Di sisi lain, warga yang terdampak langsung menilai program ini tidak memberikan manfaat maksimal. “Saya sebenarnya harap program ini bisa membantu, tapi bantuan tidak cukup. Jumlah bantuan yang diberikan hanya sekali sebulan, dan masih ada banyak orang yang tidak terima,” kata Tuti, warga Jakarta Selatan yang mengikuti aksi demo. Kritik ini mendapat dukungan dari berbagai kelompok masyarakat yang menginginkan reformasi dalam pengelolaan anggaran negara.

Strategi Koalisi untuk Menggugat MBG

Koalisi Masyarakat Sipil menyusun tiga tuntutan utama kepada pemerintah: menghentikan MBG, mengusut kasus korupsi secara menyeluruh, dan realokasi dana ke sektor prioritas. “Ini adalah langkah terakhir sebelum kami melakukan tindakan lebih keras, seperti menolak pembayaran pajak,” tegas Annette, jurubicara koalisi. Ia menjelaskan bahwa jika dana yang digunakan MBG tidak diperiksa secara transparan, masyarakat akan kehilangan kepercayaan terhadap pemerintah.

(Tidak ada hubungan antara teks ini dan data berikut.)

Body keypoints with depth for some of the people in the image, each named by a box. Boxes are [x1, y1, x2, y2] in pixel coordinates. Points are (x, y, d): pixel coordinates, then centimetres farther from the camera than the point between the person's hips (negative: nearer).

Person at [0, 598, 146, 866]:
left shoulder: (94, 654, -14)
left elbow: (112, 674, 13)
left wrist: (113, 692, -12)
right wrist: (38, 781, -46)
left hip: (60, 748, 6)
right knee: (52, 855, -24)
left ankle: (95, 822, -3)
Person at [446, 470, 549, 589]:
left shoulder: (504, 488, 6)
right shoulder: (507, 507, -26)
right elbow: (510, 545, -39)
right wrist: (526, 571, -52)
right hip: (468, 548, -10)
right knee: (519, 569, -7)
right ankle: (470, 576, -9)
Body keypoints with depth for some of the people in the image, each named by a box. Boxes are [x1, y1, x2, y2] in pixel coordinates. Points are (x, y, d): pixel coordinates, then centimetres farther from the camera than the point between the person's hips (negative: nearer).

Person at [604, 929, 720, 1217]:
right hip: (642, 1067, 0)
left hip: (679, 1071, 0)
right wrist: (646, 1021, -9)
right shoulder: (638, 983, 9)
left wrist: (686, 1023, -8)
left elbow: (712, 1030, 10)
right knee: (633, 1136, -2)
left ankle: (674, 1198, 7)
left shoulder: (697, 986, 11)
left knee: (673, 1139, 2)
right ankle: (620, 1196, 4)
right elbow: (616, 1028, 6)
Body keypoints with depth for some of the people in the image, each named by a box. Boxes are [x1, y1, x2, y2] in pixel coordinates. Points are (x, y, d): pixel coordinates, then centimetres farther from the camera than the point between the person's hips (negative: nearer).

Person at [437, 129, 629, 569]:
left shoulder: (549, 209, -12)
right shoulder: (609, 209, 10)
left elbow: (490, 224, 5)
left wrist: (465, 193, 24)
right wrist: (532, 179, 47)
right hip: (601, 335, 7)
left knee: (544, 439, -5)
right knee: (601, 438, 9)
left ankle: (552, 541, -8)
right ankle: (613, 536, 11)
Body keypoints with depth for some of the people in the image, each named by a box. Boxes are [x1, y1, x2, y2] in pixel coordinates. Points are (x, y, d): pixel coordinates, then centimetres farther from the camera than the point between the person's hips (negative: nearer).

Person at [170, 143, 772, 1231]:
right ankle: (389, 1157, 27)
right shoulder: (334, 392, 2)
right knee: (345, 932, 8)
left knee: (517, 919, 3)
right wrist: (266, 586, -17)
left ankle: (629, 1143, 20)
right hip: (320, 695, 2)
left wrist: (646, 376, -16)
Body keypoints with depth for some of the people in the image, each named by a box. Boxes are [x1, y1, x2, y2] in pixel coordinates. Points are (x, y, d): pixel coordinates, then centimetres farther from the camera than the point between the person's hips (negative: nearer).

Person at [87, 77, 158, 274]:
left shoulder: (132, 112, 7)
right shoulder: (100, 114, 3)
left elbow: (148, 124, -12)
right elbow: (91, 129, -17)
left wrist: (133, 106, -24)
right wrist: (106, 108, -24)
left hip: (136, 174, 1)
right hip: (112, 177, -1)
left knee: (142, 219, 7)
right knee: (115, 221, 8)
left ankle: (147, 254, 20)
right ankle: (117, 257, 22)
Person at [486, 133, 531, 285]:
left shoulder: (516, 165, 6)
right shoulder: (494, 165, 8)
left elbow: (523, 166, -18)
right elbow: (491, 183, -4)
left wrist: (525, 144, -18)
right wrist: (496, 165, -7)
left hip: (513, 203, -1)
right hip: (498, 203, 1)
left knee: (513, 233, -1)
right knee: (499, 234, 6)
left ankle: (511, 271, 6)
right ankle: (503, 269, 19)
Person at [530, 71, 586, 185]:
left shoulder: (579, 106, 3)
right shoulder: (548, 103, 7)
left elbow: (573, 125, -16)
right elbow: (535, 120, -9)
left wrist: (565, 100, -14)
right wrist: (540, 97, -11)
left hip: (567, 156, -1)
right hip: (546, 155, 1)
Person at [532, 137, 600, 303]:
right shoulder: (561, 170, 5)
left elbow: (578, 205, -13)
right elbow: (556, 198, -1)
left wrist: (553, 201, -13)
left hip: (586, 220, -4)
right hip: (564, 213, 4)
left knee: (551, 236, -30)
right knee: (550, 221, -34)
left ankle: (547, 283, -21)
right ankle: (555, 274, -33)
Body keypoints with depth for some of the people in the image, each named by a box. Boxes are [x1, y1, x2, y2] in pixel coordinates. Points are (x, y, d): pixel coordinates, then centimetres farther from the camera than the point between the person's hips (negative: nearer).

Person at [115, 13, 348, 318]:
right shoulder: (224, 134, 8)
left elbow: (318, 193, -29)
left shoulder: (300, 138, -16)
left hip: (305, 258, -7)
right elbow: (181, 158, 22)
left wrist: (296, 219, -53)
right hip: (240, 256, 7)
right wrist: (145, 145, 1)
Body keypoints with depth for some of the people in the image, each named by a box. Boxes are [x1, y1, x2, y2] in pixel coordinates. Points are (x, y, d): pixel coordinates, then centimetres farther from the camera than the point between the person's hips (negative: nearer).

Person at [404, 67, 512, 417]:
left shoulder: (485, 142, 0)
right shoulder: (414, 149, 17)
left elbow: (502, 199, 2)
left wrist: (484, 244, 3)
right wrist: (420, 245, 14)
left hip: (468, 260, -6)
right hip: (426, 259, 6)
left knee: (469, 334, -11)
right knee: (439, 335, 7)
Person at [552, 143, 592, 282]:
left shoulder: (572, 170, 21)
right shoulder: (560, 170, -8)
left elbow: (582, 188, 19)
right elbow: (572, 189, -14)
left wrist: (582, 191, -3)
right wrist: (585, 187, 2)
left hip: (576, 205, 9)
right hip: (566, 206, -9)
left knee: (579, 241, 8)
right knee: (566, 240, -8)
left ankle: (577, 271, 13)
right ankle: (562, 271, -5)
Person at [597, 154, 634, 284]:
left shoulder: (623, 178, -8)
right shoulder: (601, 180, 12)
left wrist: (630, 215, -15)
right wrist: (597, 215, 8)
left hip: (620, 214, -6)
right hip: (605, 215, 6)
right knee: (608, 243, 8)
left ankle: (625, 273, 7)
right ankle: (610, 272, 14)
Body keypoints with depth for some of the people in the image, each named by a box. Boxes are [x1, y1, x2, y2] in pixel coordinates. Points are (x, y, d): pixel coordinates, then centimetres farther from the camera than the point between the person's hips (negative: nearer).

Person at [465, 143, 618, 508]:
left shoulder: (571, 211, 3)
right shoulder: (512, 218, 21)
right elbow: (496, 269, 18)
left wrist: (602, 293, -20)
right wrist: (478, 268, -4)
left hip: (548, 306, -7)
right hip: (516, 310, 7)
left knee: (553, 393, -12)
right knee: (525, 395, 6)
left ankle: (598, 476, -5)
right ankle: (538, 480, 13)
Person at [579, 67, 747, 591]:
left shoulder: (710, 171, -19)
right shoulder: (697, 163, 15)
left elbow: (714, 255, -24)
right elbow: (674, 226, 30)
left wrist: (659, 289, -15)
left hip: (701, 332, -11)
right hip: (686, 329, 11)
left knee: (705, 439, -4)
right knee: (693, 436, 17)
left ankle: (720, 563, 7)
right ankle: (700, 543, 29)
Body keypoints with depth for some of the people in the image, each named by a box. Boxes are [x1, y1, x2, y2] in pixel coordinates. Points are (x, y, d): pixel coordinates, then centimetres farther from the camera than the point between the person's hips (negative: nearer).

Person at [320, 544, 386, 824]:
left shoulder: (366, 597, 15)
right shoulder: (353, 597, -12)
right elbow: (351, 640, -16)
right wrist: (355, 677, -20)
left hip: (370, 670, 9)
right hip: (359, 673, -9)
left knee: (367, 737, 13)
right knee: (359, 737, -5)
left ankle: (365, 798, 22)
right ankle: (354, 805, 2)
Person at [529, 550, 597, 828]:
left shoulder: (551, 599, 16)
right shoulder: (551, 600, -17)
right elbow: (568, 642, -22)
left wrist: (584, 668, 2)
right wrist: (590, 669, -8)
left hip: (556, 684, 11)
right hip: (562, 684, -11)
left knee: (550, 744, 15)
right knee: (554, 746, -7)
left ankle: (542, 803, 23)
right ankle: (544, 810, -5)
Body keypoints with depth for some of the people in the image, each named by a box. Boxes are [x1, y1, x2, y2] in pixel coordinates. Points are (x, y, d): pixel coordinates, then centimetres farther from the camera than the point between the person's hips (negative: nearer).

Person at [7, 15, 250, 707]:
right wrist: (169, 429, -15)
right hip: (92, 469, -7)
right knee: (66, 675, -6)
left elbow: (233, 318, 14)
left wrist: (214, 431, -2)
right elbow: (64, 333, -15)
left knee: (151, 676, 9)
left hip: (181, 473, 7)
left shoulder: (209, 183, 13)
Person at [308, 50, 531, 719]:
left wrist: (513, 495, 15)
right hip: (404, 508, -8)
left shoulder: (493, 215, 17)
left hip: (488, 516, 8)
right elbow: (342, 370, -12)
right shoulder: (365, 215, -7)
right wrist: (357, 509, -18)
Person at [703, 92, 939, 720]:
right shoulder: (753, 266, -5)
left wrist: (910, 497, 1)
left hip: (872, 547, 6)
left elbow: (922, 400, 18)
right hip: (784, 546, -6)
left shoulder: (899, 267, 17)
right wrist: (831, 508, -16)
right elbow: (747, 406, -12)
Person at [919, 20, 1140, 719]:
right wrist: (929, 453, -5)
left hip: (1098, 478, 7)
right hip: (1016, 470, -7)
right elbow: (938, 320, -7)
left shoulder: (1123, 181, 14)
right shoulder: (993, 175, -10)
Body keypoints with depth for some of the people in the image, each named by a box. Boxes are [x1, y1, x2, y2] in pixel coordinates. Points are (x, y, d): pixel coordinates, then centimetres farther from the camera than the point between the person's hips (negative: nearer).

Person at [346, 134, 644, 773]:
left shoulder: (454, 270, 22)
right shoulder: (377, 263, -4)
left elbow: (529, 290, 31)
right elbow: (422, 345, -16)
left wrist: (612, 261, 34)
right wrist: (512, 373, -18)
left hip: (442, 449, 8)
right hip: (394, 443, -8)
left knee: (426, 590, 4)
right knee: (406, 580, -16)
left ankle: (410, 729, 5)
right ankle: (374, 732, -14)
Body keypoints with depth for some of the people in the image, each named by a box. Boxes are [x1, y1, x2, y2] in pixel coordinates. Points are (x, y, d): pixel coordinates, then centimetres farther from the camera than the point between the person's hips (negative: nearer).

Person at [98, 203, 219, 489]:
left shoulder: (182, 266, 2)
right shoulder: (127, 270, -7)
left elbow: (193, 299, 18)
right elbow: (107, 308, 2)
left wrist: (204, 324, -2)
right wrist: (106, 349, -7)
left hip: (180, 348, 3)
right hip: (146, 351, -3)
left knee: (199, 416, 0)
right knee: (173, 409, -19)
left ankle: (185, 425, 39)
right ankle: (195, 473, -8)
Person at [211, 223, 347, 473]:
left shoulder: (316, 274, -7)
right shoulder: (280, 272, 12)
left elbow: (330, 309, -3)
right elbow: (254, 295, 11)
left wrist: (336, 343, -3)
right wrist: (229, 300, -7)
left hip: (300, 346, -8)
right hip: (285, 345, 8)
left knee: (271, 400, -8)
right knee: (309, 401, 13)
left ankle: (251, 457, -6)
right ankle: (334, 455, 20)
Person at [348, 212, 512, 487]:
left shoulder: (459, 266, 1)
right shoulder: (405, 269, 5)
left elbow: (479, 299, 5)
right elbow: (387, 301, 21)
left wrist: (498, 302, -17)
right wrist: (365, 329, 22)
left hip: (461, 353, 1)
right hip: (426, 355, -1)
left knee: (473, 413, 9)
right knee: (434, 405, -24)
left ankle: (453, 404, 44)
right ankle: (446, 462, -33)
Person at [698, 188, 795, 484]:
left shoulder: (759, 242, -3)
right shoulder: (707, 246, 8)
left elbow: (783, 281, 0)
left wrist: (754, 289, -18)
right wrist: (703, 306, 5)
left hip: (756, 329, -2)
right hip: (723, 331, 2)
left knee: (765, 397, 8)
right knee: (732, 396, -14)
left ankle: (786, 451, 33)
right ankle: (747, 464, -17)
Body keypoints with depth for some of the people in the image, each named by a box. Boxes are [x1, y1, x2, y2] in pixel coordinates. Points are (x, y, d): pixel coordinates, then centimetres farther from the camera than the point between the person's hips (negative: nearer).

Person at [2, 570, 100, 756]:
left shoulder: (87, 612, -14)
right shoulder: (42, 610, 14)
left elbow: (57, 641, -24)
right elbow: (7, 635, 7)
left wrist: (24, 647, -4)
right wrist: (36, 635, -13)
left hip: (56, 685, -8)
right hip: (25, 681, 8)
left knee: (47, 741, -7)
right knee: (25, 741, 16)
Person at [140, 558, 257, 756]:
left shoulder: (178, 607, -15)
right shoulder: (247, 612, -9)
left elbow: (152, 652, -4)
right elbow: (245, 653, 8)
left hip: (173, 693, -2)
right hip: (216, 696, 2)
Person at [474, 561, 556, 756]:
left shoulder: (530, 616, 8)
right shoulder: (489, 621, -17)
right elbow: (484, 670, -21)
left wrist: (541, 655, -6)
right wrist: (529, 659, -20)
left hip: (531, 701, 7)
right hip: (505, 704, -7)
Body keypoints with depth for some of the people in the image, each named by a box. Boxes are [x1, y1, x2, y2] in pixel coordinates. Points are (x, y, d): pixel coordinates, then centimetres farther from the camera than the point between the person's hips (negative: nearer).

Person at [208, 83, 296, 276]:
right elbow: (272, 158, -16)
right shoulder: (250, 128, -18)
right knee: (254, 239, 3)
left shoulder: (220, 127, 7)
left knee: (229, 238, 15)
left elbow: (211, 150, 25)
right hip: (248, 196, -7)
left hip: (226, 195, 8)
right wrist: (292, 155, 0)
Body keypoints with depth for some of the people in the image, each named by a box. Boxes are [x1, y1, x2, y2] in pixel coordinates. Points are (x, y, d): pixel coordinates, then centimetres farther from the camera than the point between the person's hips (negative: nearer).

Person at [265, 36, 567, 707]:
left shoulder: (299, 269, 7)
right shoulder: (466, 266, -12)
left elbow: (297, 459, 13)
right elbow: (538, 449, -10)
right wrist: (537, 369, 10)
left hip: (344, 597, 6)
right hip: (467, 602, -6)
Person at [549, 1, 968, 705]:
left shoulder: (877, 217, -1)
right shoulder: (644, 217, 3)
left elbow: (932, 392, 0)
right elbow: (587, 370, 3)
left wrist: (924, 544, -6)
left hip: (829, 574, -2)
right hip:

Aksi ini juga mendapat dukungan dari berbagai lembaga swadaya masyarakat dan akademisi yang menilai MBG perlu direformasi. “Program ini harus dinilai dengan kritis. Jika pemerintah tidak mau berubah, maka rakyat harus menolak kebijakan yang tidak efektif ini,” kata Pakar Ekonomi Nasional, Dody Suryadi. Dengan kata lain, Latest Program MBG menjadi bukti bahwa pemerintah belum mampu mengelola anggaran secara optimal, dan kebijakan ini bisa menjadi tolak ukur bagi reformasi kebijakan masa depan.